▶ Job item
Please return every line in the entries below with the word "false" in it.

▶ Data for this task
★ ★ ★ ★ ★

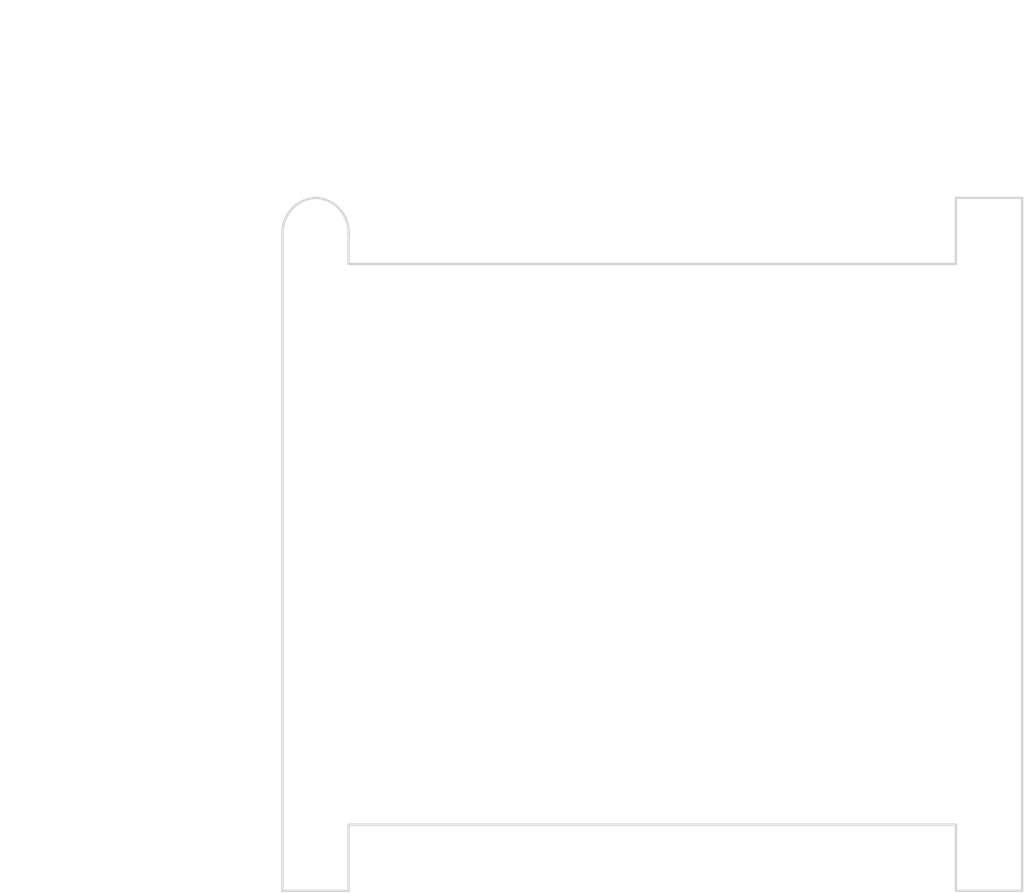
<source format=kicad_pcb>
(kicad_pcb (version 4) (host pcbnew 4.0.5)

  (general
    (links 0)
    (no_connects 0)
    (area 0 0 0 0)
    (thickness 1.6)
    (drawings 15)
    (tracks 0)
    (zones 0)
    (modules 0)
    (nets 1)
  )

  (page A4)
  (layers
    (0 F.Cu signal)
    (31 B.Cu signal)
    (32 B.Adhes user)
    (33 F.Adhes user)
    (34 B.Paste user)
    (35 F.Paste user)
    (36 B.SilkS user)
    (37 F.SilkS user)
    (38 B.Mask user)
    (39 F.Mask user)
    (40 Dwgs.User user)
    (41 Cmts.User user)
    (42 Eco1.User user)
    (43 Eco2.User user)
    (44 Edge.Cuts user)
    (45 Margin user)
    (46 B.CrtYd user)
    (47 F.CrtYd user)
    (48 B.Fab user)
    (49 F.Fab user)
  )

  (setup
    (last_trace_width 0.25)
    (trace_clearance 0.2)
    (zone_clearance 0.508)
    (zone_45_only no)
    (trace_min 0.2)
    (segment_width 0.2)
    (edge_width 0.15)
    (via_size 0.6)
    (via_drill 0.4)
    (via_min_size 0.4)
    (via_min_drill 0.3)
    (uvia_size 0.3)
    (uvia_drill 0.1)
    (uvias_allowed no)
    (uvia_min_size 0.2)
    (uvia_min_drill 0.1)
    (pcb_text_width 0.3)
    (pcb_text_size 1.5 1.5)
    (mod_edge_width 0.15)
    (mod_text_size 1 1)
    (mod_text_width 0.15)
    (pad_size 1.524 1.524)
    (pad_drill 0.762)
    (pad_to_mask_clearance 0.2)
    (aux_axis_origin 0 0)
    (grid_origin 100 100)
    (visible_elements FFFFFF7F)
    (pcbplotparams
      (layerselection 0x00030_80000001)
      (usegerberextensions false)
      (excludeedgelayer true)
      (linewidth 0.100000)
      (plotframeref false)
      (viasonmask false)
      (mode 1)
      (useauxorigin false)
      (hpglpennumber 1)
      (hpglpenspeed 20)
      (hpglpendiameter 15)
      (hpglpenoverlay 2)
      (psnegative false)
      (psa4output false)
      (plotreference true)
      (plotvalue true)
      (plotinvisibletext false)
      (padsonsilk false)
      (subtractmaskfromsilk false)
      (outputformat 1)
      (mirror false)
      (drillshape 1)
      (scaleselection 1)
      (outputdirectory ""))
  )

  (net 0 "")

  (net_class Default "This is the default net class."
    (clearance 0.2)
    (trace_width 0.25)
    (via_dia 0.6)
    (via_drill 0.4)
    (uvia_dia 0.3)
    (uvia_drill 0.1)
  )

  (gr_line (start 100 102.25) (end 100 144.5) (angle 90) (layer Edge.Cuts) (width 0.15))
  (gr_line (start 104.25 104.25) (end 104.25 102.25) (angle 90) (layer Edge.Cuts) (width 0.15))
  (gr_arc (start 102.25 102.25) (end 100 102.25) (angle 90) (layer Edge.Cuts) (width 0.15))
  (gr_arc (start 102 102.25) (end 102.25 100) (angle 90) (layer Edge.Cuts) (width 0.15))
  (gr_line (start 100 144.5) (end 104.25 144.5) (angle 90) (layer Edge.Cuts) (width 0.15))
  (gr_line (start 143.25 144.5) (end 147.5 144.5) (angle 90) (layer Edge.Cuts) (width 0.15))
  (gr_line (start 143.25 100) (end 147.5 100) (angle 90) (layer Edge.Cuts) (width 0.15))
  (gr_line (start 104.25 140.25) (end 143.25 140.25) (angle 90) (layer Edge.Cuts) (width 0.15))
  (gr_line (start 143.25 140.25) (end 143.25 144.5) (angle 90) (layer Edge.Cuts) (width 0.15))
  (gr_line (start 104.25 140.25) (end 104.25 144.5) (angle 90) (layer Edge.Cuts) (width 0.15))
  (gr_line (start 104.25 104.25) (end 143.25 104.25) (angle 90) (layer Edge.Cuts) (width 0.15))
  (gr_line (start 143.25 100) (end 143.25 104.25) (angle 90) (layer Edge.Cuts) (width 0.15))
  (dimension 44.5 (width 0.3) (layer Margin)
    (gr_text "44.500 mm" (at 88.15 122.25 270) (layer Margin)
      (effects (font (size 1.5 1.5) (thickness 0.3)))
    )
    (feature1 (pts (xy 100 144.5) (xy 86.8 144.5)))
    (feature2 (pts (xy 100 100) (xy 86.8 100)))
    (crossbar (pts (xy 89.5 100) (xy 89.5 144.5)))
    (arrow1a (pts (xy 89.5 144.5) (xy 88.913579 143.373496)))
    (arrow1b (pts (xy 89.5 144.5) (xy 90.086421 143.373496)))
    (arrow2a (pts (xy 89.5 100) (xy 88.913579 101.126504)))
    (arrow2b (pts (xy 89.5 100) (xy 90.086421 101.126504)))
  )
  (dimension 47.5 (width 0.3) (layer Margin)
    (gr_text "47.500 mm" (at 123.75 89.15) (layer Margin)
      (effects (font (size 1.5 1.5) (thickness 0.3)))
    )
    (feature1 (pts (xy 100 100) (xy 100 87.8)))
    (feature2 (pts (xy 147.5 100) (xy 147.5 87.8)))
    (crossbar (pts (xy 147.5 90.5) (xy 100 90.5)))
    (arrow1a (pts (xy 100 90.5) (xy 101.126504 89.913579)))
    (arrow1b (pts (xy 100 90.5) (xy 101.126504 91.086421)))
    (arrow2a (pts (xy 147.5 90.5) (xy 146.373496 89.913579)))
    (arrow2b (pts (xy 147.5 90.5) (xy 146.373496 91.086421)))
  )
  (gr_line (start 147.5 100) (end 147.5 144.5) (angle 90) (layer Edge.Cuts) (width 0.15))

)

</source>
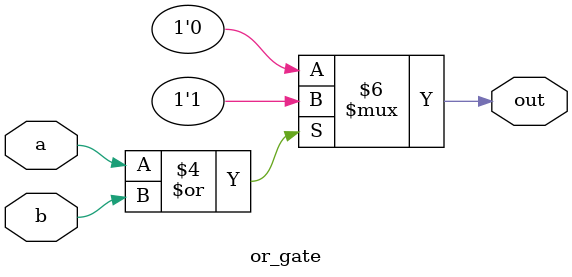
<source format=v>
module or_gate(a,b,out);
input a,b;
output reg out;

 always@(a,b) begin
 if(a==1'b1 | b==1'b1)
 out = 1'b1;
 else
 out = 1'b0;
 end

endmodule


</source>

★ ★ ★ ★ ★

▶ Reply
      (usegerberextensions false)
      (plotframeref false)
      (viasonmask false)
      (useauxorigin false)
      (psnegative false)
      (psa4output false)
      (plotinvisibletext false)
      (padsonsilk false)
      (subtractmaskfromsilk false)
      (mirror false)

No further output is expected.